Economic laws are the same no matter your ideology and aren't disputable. But
there's a whole universe of dynamics that are poorly understood. I think what
distinguishes the Austrian school is an ideology that considers state
intervention invariably negative; and separately that we should all use a gold
standard. (I'm not sure how they square the passive, descriptivist perspective
wrt market volatility on the one hand, with the prescriptivist preference for
a gold standard.) But the arguments behind these policy preferences aren't
falsifiable.

The basic argument for Keynsian interventions is reflected in Keynes' famous
line, "In the long run we are all dead."[1] From a policy perspective, it
doesn't matter that a free market will eventually return to equilibrium (or is
by definition in a stable cycle regardless of volatility) if in the short term
people are starving and will never live long enough to see better days. Keynes
was railing against the gold standard and effectively deflationary monetary
policy which _manifestly_ was causing severe deprivations in Britain.

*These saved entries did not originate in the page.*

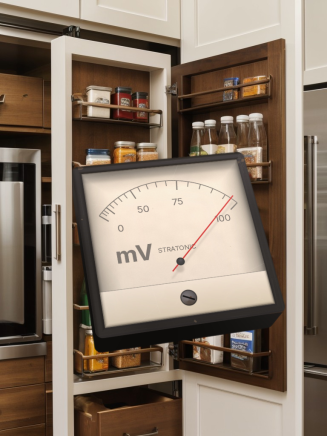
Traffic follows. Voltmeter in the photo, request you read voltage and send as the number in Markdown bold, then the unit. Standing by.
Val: **97.5** mV
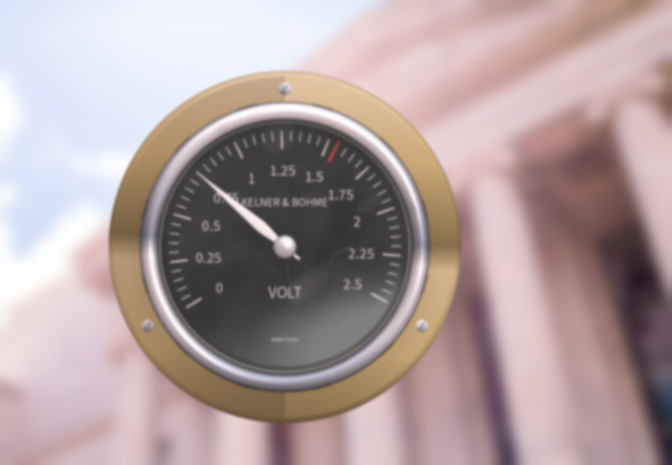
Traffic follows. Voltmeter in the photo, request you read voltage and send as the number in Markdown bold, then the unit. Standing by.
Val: **0.75** V
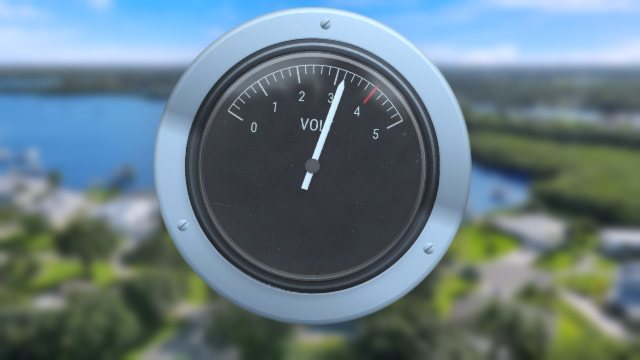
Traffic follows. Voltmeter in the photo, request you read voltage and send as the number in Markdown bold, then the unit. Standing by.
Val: **3.2** V
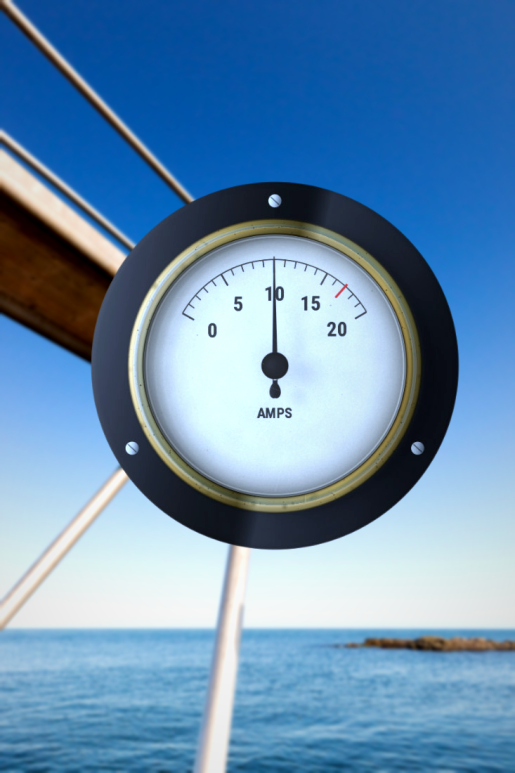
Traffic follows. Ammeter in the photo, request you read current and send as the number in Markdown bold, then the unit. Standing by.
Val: **10** A
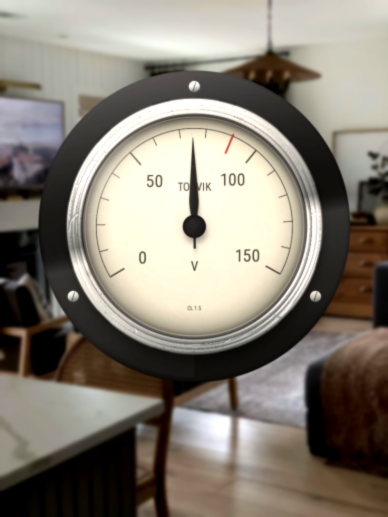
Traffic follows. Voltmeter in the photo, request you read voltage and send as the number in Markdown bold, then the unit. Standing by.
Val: **75** V
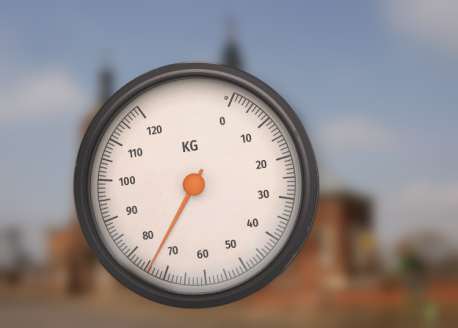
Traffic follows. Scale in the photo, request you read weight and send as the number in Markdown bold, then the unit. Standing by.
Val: **74** kg
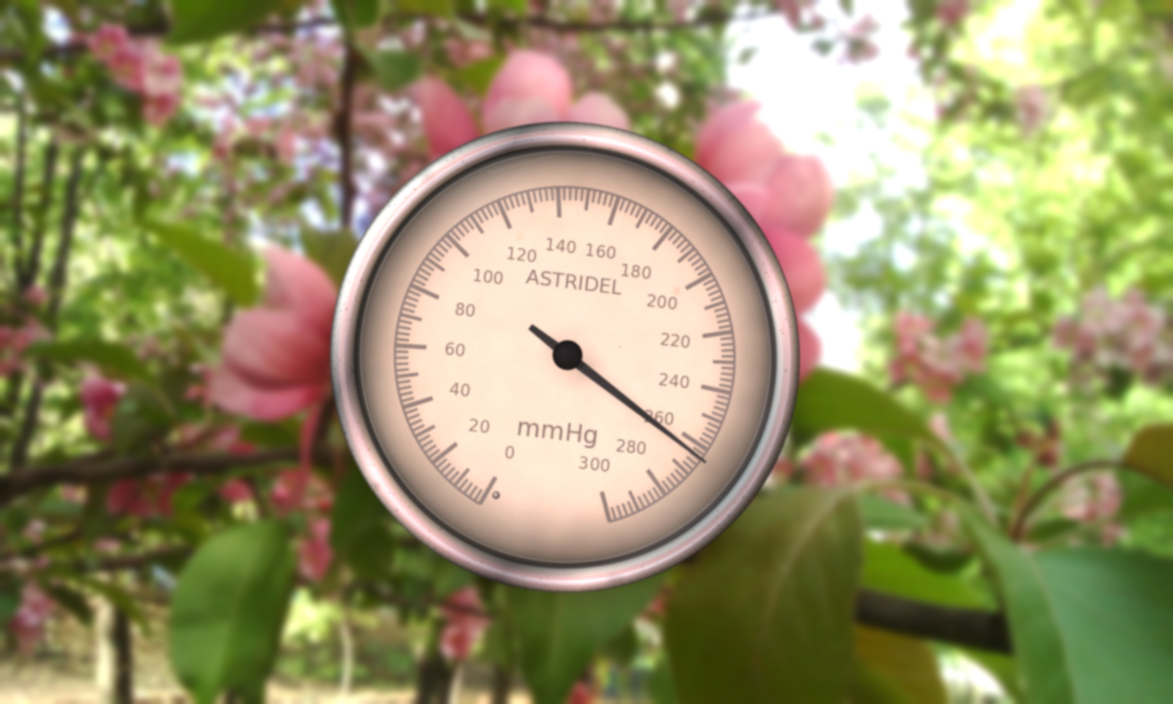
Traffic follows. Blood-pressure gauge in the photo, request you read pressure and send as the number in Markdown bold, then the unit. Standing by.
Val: **264** mmHg
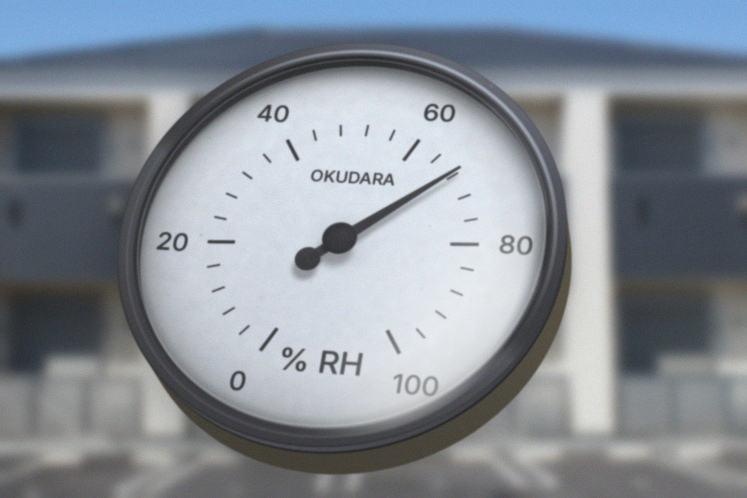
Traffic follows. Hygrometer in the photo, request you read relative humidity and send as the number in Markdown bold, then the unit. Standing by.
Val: **68** %
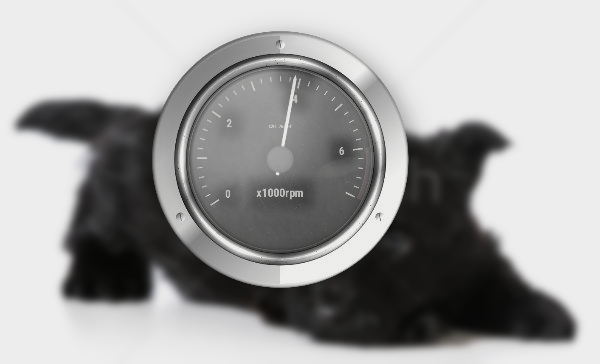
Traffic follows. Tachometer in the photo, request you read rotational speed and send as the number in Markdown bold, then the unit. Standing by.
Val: **3900** rpm
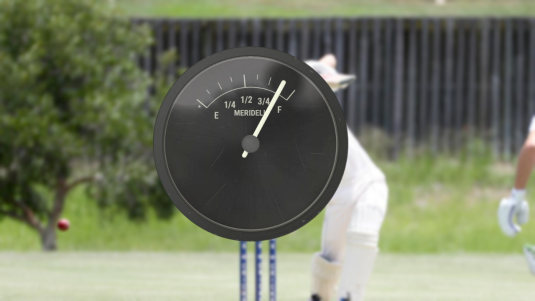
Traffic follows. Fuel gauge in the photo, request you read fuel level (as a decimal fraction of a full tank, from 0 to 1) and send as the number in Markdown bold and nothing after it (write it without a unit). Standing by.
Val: **0.875**
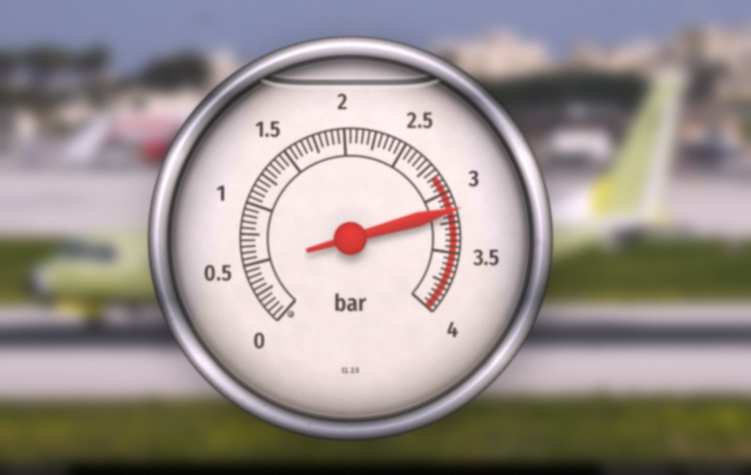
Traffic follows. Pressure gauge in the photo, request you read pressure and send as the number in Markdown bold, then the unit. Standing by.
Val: **3.15** bar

The Austrians counter that volatility is _induced_ by interventionism. No
doubt that _can_ be true and _has_ been true, but it's _also_ true that
intervention _can_ reduce volatility; indeed, all forms of human organization
have sought and ultimately succeeded in reducing extreme volatility. Austrian
vs Keynesian seems more like a debate about normative social policies than
concrete economics.

[1] Longer quote: "The long run is a misleading guide to current affairs. In
the long run we are all dead. Economists set themselves too easy, too useless
a task if in tempestuous seasons they can only tell us that when the storm is
past the ocean is flat again."

------
rurban
I have the impression that he conflates the Chicago School of economics with
Austrian Economics. Austrian school was an influence, but more on market
incentives, less state and esp. less taxes. whilst the Chicago school took it
to the extremes explained in the post.

Hayek was a crazy radical ("its all the socialists fault") , much more than
Friedman ("it's all the cartels fault"). But Austrian Economics should not be
conflated with Hayek only, it mostly refers to the pre-modern Laissez Faire
Habsburg states, and not the neoclassical coperatism and neoliberalism.